Einer dieser Meilensteine ist die Entfernung des Verbandes.
In den ersten Tagen nach der OP ist Frau da unten ja überaus gut eingepackt - ich nenne es mal den „Panzer“.
Dieser besteht aus: Verband, Stent, Katheter und Klammern.
Das Entfernen des Verbandes war zwar eine ziemliche Sauerei, aber nicht schmerzhaft (auch weil die beiden Ärztinnen sehr vorsichtig waren).
Allerdings treten dabei sehr ungewohnte Gefühle an Stellen auf, an denen vorher weder Gefühle noch Stellen waren.
Leider hatte ich seit einigen Tagen am Abend eine erhöhte Temperatur > 38° Blut-, und Urinwerte waren zwar normal, aber es nervte mich doch etwas, weil ich mich eigentlich gut fühlte.

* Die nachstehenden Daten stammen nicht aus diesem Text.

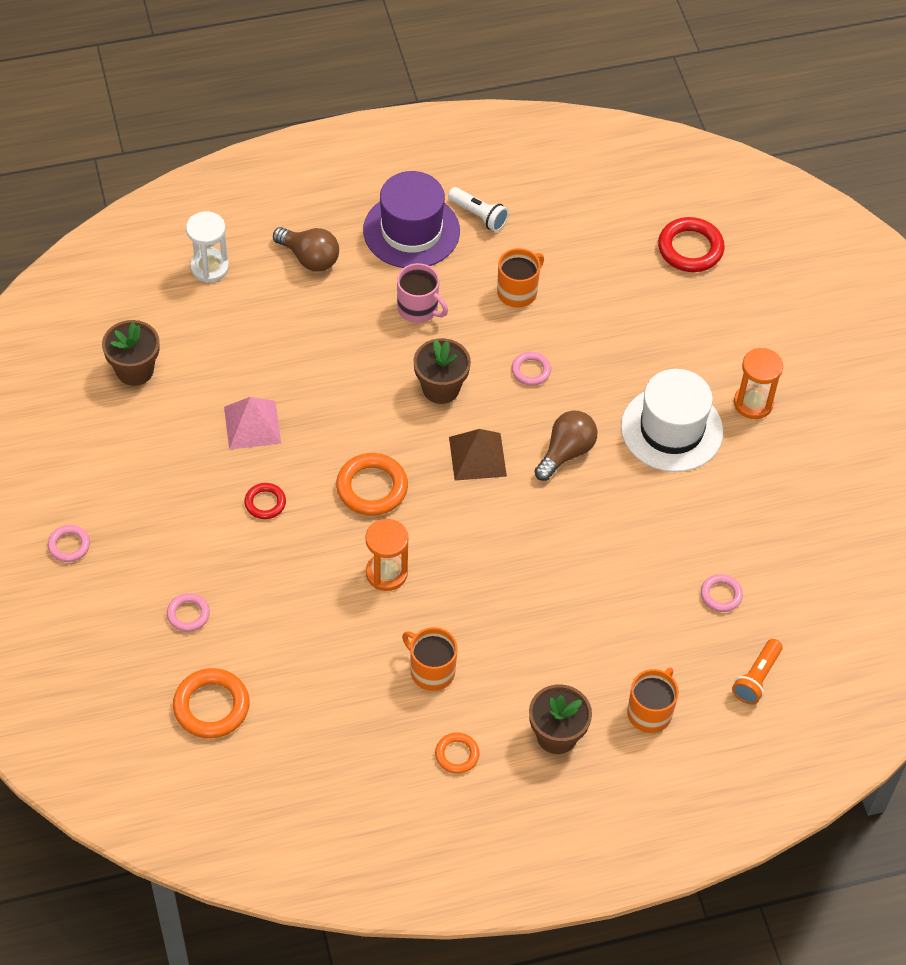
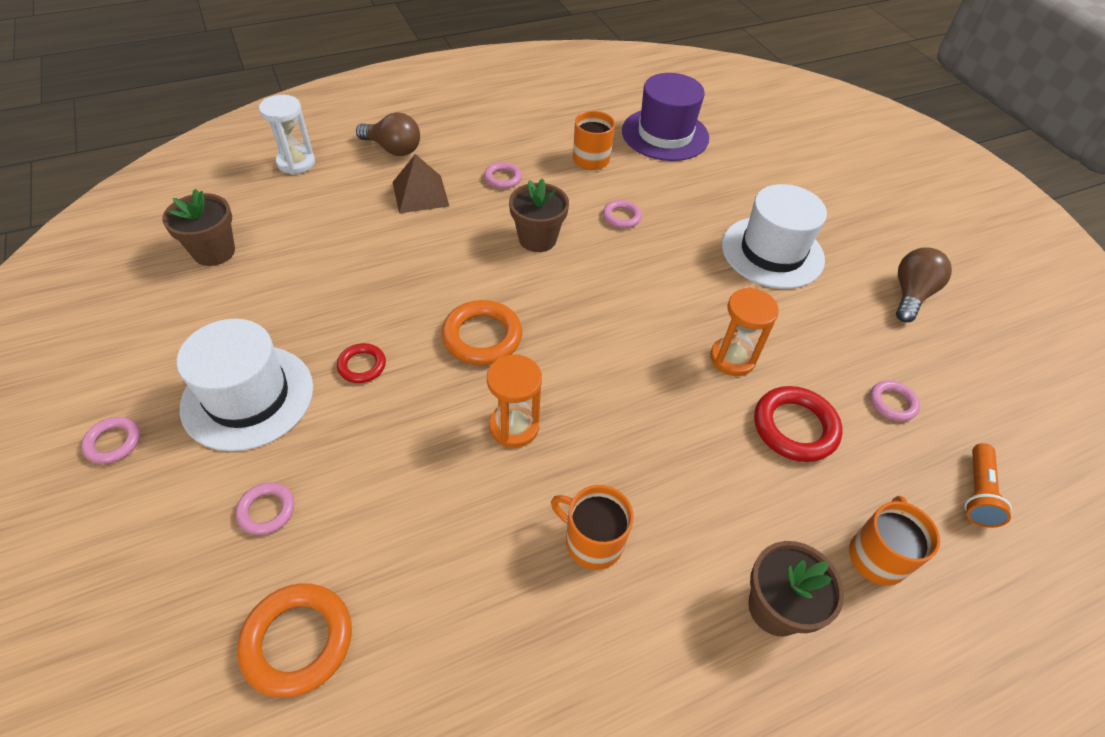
camera: 10 degrees left, 5 degrees down
pink pyramid [224,397,281,449] -> none
purple hat [363,171,460,268] -> purple hat moved to [622,73,709,161]
pink mug [397,263,448,323] -> pink ring [484,162,522,189]
orange ring [435,732,480,774] -> none
white flashlight [448,187,509,232] -> none
brown pyramid [449,429,507,481] -> brown pyramid moved to [392,154,449,213]
brown light bulb [534,411,597,481] -> brown light bulb moved to [896,247,952,322]
red ring [658,217,725,272] -> red ring moved to [754,386,842,462]
orange hourglass [734,348,783,419] -> orange hourglass moved to [710,287,779,376]
none -> white hat [177,319,313,451]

Mir war lediglich Abends immer ein wenig kühl - ich schob es auf die unterbrochene Hormonersatztherapie.
Aber Pfleger R. (seeeehr viel Erfahrung) meinte, es könnte auch von meinem „Freund“ dem Stent kommen.

Die gute C. ist aufgrund ihrer Tätigkeit in einer SHG und für die dgti eine kleine Berühmtheit.
So ließ auch Besuch nicht auf sich warten und ich lernte einige nette Menschen kennen.

Tag 7: Der Stent
Mein Panzer wurde weiter abgebaut und nach kurzem, beherztem Zugreifen (und einer kleinen Sauerei) war ich auch den Stent los.
Meine Freiheit wuchs und ich konnte dadurch interessante Gespräche mit C. führen. Wir hatten eine Menge Spaß und blödelten auch mal herum, um unseren Alltag ein wenig aufzulockern.
Währenddessen gewöhnten wir uns auch an den Umgang mit unseren neuen Begleitern, dem Katheter, Binden und echt sexy Netzhöschen.
All das verschaffte uns wieder eine kleine Portion Selbstständigkeit und erleichterte uns das Leben.

Tag 8: Der Katheter
Dieser Katheter ist ein ganz besonderer Meilenstein. Komplikationen bei diesem Schritt können nämlich eine ganze Menge Probleme verursachen.
Bei der Visite teilte mir Dr. Markovsky mit, dass ich heute meinen Katheter loswerden würde.
Mein kleines Temperaturproblem bestand leider weiter fort und wurde weiter beobachtet, hinderte mich aber nicht weiter.
Nachdem alle Ärzte gegangen waren, erschein Pfleger M. und trennte kurzerhand (...Ziiip!) die Verbindung zu meinem fast schon liebgewonnenem „Freund“.
Nun hieß es wirklich „Abwarten & Trinken“. Denn klappte nach dem Ziehen des Katheters das natürliche Bedürfnis nicht, muss er ja wieder rein.
Bei Rein und Raus kann es aber immer zu Komplikationen kommen (dafür ist diese Körperregion ja nicht konzipiert).
Deshalb war ich echt froh, dass gleich alles gut funktionierte.
Der „Panzer“ hatte wieder ein Teil verloren und ich wurde somit wieder ein Stück beweglicher.

Nun hatte sich doch wirklich der erste Besuch angekündigt.
Ich rechnete eigentlich nicht mit Besuch (wer kann denn schon so einfach mal unter der Woche nach München fahren und einen Krankenbesuch machen?).
Ein guter Freund im Sabbatical und ein pensionierter Kollege (mit dem ich auch gut befreundet bin) nahmen die Strecke sogar bei Schnee auf sich um mich im Krankenhaus zu besuchen. Da geht einem wirklich das Herz auf. Sie akzeptieren und begleiten nicht nur Deine Transition und halten zu Dir, sondern sie kommen auch noch persönlich ins Krankenhaus.

Nach einem sehr kurzweiligen Nachmittag verabschiedeten sich beide gegen Abend und ich kroch mit feuchten Augen unter meine Bettdecke...

Das war wieder ein ganzes Stück Text. Natürlich ist noch viel mehr passiert - aber soviel will doch Niemand lesen oder?